Segundo o documento, observando as exportações no ano passado, as tarifas atingem 33,2% dos US$ 821,4 milhões exportados pela Bahia aos Estados Unidos. Atingem três cadeias que respondem por quase 90% do valor afetado: papel e celulose, borracha e plásticos e produtos químicos. E tem efeito significativo sobre as exportações da cadeia de calçados e couro, grande geradora de empregos no interior do estado.
APOIO À NEGOCIAÇÃO
Governo e FIEB reforçam apoio ao Governo Federal nas conversas diplomáticas e técnicas com os Estados Unidos, e defendem que a via negociada permaneça como caminho prioritário para a superação do impasse.
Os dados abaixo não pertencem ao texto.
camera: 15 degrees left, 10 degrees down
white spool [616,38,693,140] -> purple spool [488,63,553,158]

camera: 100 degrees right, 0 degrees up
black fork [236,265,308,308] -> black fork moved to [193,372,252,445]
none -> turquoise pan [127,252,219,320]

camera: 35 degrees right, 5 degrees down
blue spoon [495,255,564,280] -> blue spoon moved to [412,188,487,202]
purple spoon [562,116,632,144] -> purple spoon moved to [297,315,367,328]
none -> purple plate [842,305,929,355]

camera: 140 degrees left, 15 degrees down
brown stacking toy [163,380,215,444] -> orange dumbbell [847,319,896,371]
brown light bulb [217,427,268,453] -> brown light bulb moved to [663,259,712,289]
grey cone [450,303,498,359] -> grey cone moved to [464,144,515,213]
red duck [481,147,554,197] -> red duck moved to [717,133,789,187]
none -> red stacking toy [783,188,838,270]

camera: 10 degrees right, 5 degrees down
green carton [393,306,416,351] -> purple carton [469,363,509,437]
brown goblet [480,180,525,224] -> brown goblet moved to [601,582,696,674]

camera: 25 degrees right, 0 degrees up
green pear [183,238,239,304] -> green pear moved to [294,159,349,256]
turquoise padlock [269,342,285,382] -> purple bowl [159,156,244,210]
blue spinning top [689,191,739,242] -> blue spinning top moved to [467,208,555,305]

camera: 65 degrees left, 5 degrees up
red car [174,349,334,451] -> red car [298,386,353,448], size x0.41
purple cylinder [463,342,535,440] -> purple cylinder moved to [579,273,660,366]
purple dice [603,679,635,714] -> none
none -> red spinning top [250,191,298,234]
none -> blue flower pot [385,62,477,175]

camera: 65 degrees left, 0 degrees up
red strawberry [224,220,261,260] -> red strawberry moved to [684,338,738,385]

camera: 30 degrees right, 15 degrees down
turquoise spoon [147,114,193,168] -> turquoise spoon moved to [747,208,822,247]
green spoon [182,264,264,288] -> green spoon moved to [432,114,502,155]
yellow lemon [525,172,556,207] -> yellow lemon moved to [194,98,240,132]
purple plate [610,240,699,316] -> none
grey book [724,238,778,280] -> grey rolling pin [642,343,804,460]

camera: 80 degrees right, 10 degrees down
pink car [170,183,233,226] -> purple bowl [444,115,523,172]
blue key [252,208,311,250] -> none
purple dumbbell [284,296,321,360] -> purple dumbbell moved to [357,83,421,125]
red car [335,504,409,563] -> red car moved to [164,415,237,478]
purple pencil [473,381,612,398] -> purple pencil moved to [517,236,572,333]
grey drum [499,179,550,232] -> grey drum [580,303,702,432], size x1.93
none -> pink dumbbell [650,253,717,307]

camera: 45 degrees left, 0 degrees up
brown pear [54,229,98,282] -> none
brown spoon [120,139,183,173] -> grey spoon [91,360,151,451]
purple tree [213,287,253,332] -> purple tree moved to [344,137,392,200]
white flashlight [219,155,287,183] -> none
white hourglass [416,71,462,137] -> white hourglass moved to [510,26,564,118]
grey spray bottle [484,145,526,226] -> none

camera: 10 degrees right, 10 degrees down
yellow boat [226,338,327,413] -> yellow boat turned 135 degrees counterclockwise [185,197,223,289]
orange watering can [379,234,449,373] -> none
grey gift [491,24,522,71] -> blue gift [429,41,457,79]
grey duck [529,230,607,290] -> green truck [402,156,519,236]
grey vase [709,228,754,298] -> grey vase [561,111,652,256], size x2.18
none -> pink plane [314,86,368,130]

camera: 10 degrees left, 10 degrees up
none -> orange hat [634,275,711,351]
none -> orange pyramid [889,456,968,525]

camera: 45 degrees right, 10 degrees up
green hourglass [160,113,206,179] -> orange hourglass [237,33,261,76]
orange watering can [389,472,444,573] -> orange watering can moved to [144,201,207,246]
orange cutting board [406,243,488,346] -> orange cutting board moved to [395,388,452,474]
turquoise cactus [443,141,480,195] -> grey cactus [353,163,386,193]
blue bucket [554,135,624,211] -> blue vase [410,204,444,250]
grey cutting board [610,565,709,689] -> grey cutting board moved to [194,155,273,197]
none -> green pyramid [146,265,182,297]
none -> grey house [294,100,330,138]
E apresentam como prioridades da Bahia setores que devem ser isentos: celulose solúvel; pneumáticos e produtos químicos e petroquímicos do polo industrial de Camaçari; e a preservação das isenções já conquistadas: celulose branqueada, cacau e derivados, combustíveis, fruticultura irrigada e café.
Ao final, Estado e FIEB reafirmam que atuarão de forma coordenada e permanente na defesa da indústria baiana “para preservar mercados construídos ao longo de décadas de investimento e trabalho, proteger empregos e renda”. O texto foi assinado no dia 24 de julho, pelo governador Jerônimo Rodrigues e Carlos Henrique Passos, presidente da Federação.